Ha llegado el momento de empezar una dura campaña electoral. Se enfrentan dos modelos distintos para salir de la situación más difícil que sufre nuestro país en ochenta años y varias opciones  más que serán necesarias tener en cuenta en caso de resultados parejos entre ambos dos modelos.

Por un lado mi opción preferente: el modelo socialdemócrata de crecimiento sostenible y razonable, asentado en políticas creíbles, de salvaguardo del estado de bienestar. Un modelo conocedor de que es el momento de ampliar la protección social y de volver a invertir desde lo público, dado que continuar restringiendo la inversión solo nos puede llevar a la parálisis.

El espectro político de izquierdas queda sazonado con el resto de fuerzas  que tensan la cuerda hacia un estado social sin tener en cuenta la posibilidad real de llevarlo a cabo.  

La otra opción, el modelo neoliberal, que propone  alcanzar un crecimiento económico a base de fomentar la desigualdad, hacer que unos pocos paguen menos impuestos, ganen más y el resto, los que nos esforzamos a diario por sobrellevar nuestro trabajo ganemos menos para darles más beneficios. Además en el caso español, es un modelo conservador, con interferencias morales para recortar derechos que la sociedad española ya ha adoptado como suyos.

Entre medias de ambos quedan los modelos nacionalistas de ambas tendencias, otro modelo de centro indeciso y algo confuso vestido de magenta y en este caso incluso se nos ofrece un modelo ecosostenible de nueva creación.  Es verdad que hay más opciones al modelo socialdemócrata que presenta el PSOE y defiendo, pero no ofrecen una gobernabilidad decisiva en momentos clave como éste, ni ofrecen un cortafuegos al modelo liberal que de llegar  al poder agravaría los problemas de desigualdad que se están generando desde el inicio de la crisis.

Es necesario conocer a los  líderes  que representan las dos formas de entender el futuro, para comprender qué tipo de presidencia van a ejercer.  Alfredo Pérez Rubalcaba y Mariano Rajoy.

Rubalcaba eligió para su futuro ser profesor de Química Orgánica en la Universidad Complutense de Madrid mientras iniciaba de su militancia en el PSOE en los años de toma de decisiones personales, previamente a ser elegido para representar a los ciudadanos en cargos públicos. Es importante destacar su figura como profesor, como docente e investigador en relación directa con la innovación y los jóvenes en formación, sus alumnos.

Mariano Rajoy, también alumno aventajado, tiró por la vía del esfuerzo en aprobar unas oposiciones. Y eligió (libremente) ser registrador de la propiedad, a la vez que empezaba su andadura como militante popular. 
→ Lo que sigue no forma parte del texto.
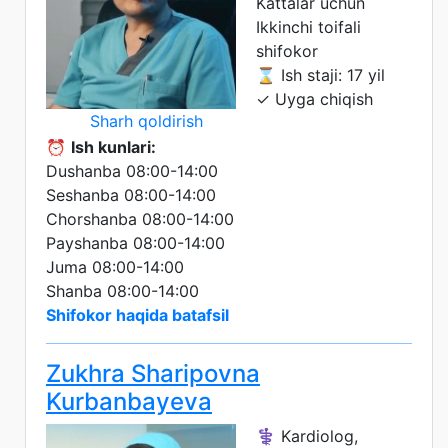
Kattalar uchun
Ikkinchi toifali
shifokor
⌛ Ish staji: 17 yil
✓ Uyga chiqish
Sharh qoldirish
⏰
Ish kunlari:
Dushanba 08:00-14:00
Seshanba 08:00-14:00
Chorshanba 08:00-14:00
Payshanba 08:00-14:00
Juma 08:00-14:00
Shanba 08:00-14:00
Shifokor haqida batafsil
Zukhra Sharipovna
Kurbanbayeva
⚕️ Kardiolog,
Ambas profesiones, aún siendo servicio público, tienen características opuestas:

En la universidad  se forma al individuo para su desarrollo intelectual, en un periodo clave para conseguir el éxito en la vida personal a través de ejercer una profesión innovadora que dé réditos a la sociedad. La relación con el alumno de un docente, de mentor por un lado y de exigencia en el aprendizaje, forja generaciones de titulados dispuestos a encontrar un equilibrio entre lo que aporta a la sociedad y lo que recibe de ella. Se valora al alumno por lo que vale intelectualmente, por lo que sabe, por lo que aprende. Y se fomenta que emprenda e innove en su vida profesional.  Y eso fue lo que eligió Rubalcaba.

Sin embargo, ante todas la posibilidades que Mariano tuvo de elegir para su futuro (de ahí que se diga que pertenece a una familia de posibles), prefirió una profesión que le abogara por su desarrollo económico, como es ser procurador de la propiedad, con los beneficios económicos que ello conlleva. Y que aún recibe Rajoy.  Una profesión en la que se da fe de las propiedades que los ciudadanos  poseen. Es decir, certifican y valoran lo que se tiene. Queda claro que la relación con los usuarios de dicho servicio público tiene otro corte que la relación con alumnos universitarios, que en principio solo poseen sus ganas de aprender.

Y creo que este matiz es clave para elegir un presidente en estos momentos. En un caso tenemos a  Rubalcaba, un docente, un formador, alguien que exige esfuerzo a sus alumnos para que aprendan y que les prepara para la sociedad que viene, la del conocimiento y la innovación.

Por otro lado, tenemos un candidato, Rajoy,  que eligió una profesión, en la que se valora a las personas por lo que tienen, sin tener en cuenta si saben más o menos o si aportan a la sociedad más o menos beneficio.

¿Qué eliges, que te quieran por lo que sabes y por tu esfuerzo o sólo por lo que tienes?